Читать книгу Kalina - Bärbel Junker - Страница 10
KALINA EILT ZU HILFE
ОглавлениеWährenddessen raste Kalina wie von Furien gehetzt durch gepflegte Anlagen und verwilderte Gärten, über Rasenflächen und Blumenbeete, sprang über Zäune und Mauern, um den Weg abzukürzen. Die Angst um Roberta trieb sie an und verlieh ihr eine solche Geschwindigkeit, dass ihre Pfoten kaum den Erdboden berührten.
Endlich erreichte sie die Straße, in der sie wohnte. Sie jagte an den Nachbarhäusern vorbei, stürmte zur Küchentür und schlüpfte durch die Katzenklappe ins Haus.
Wo ist Roberta? hämmerte es hinter ihrer Stirn. Sie schnüffelte. Ein Fremder! Und er roch widerlich. Sie lauschte. Geräusche aus dem Schlafzimmer! Ab zur Treppe. Sie sprang die Stufen hinauf und sah sich um. Was war passiert? Sie huschte zum Zimmer und lugte hinein.
Roberta lag auf dem Bett. Ein Mann beugte sich über sie. Was tat er da? Da hob der Mann den Arm und schlug mit der flachen Hand in Robertas Gesicht. „Verdammt noch mal! Wach endlich auf, du Hure. Ich will, dass du voll da bist, wenn ich dich mir vornehme“, pöbelte er.
Der Kerl tat ihrer Roberta weh!
Kalinas Augen begannen zornig zu glühen. Ihr muskulöser Körper spannte sich, grollend rückte sie vor – und der Kerl wirbelte erschrocken herum.
„Was, zum Teufel...“, fluchte er und griff zum Messer.
„Mistkerl“, knurrte Kalina und zeigte ihm ihre kräftigen, spitzen Zähne.
„Wa...was?!“, stotterte er und starrte sie dümmlich an.
Und in diesem Moment stieß sich Kalina mit ihren kräftigen Hinterbeinen vom Boden ab. Wie ein Geschoss flog sie auf ihn zu. Sie landete auf seiner Brust und warf ihn um. „Was hast du mit meiner Roberta gemacht?“, zischte sie.
„Du...du sprichst?
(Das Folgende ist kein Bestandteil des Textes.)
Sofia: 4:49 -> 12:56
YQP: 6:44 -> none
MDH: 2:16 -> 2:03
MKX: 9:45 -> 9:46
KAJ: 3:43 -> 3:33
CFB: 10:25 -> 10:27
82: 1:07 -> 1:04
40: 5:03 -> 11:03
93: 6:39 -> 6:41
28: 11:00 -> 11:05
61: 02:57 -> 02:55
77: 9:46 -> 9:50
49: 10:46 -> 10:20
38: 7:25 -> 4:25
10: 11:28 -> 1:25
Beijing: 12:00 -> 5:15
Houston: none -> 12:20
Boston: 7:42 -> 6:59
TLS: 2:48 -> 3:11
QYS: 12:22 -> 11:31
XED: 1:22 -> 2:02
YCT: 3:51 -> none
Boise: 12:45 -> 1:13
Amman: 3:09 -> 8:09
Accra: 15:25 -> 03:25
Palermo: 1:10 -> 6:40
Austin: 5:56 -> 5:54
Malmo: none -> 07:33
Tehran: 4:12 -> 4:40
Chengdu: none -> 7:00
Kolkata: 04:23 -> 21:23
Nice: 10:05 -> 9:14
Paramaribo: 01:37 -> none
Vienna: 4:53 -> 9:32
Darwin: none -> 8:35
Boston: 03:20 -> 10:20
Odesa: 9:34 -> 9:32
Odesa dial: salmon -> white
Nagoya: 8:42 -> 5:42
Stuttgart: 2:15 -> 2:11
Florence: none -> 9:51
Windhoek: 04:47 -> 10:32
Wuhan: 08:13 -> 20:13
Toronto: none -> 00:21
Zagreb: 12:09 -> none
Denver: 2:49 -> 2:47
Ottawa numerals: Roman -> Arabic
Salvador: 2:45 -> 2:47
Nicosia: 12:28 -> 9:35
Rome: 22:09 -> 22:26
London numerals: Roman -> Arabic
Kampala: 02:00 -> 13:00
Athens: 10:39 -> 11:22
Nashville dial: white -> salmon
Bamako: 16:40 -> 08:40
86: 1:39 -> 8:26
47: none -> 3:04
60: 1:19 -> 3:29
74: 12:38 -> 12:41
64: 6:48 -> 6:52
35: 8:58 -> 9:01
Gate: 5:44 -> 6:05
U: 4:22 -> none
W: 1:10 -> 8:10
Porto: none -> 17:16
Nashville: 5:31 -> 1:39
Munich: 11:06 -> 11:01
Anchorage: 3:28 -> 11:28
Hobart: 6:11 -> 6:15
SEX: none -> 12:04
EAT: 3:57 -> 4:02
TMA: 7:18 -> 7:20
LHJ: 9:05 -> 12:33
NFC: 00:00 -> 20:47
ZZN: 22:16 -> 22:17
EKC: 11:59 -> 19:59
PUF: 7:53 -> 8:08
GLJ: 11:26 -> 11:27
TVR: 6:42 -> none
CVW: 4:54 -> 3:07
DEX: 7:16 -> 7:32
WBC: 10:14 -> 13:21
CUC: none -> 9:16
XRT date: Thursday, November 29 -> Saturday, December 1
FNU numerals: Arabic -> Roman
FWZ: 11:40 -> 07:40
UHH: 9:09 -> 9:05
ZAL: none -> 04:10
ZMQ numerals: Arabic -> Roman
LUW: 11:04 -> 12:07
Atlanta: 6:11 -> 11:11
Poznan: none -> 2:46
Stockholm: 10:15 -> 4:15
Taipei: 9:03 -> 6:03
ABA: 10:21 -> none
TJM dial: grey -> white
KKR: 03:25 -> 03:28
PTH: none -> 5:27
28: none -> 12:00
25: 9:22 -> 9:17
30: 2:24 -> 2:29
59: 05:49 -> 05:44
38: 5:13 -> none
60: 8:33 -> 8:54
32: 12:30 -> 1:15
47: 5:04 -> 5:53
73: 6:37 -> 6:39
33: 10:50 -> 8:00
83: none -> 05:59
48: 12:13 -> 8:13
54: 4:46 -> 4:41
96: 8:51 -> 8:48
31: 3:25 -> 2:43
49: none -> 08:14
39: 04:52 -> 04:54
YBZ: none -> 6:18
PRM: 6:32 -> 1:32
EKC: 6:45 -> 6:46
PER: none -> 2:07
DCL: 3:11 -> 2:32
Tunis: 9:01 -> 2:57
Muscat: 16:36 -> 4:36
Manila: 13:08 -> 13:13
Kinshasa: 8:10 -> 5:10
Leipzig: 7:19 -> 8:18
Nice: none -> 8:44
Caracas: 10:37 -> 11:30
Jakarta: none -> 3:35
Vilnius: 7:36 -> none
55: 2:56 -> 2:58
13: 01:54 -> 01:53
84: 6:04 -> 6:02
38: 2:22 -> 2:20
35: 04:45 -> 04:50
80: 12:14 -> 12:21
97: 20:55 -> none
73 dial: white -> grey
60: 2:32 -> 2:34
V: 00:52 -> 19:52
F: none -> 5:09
Da...das gibt´s doch nicht!“
„Und ob es das gibt“, zischte Kalina. „Wenn du ihr etwas zu Leide getan hast, mach ich dich alle, kapiert?“
„I...ich hab ihr no...noch nichts getan“, stotterte der Kerl verstört. Eine sprechende Katze! Das haute ihn glatt um.
„Dafür, dass du ihr nichts getan hast, sieht sie aber ziemlich zerschunden aus, du Mistkerl“, knurrte Kalina. „Ich werde dir ...“ Robertas Stöhnen lenkte sie ab. Sie lockerte den festen Zugriff ihrer Pfoten und wandte sich dem Bett zu, auf dem sich Roberta stöhnend aufrichtete.
Und der Verbrecher erkannte seine Chance! Mit beiden Händen umklammerte er den Katzenkörper auf seiner Brust, schleuderte ihn von sich, sprang auf und flüchtete in Richtung Flur.
„Nicht mit mir“, keuchte Kalina und setzte ihm hinterher. Er erreichte die Treppe nach unten. Oh nein, der Kerl würde nicht entkommen! Mit einem gewaltigen Satz sprang sie ihm auf den Rücken und krallte sich fest.
Als er den Halt verlor, löste sich Kalina von ihm und brachte sich mit einem Satz in Sicherheit. Der Kerl stürzte kopfüber die Treppe hinunter, prallte gegen eine marmorne Konsole und rührte sich nicht mehr.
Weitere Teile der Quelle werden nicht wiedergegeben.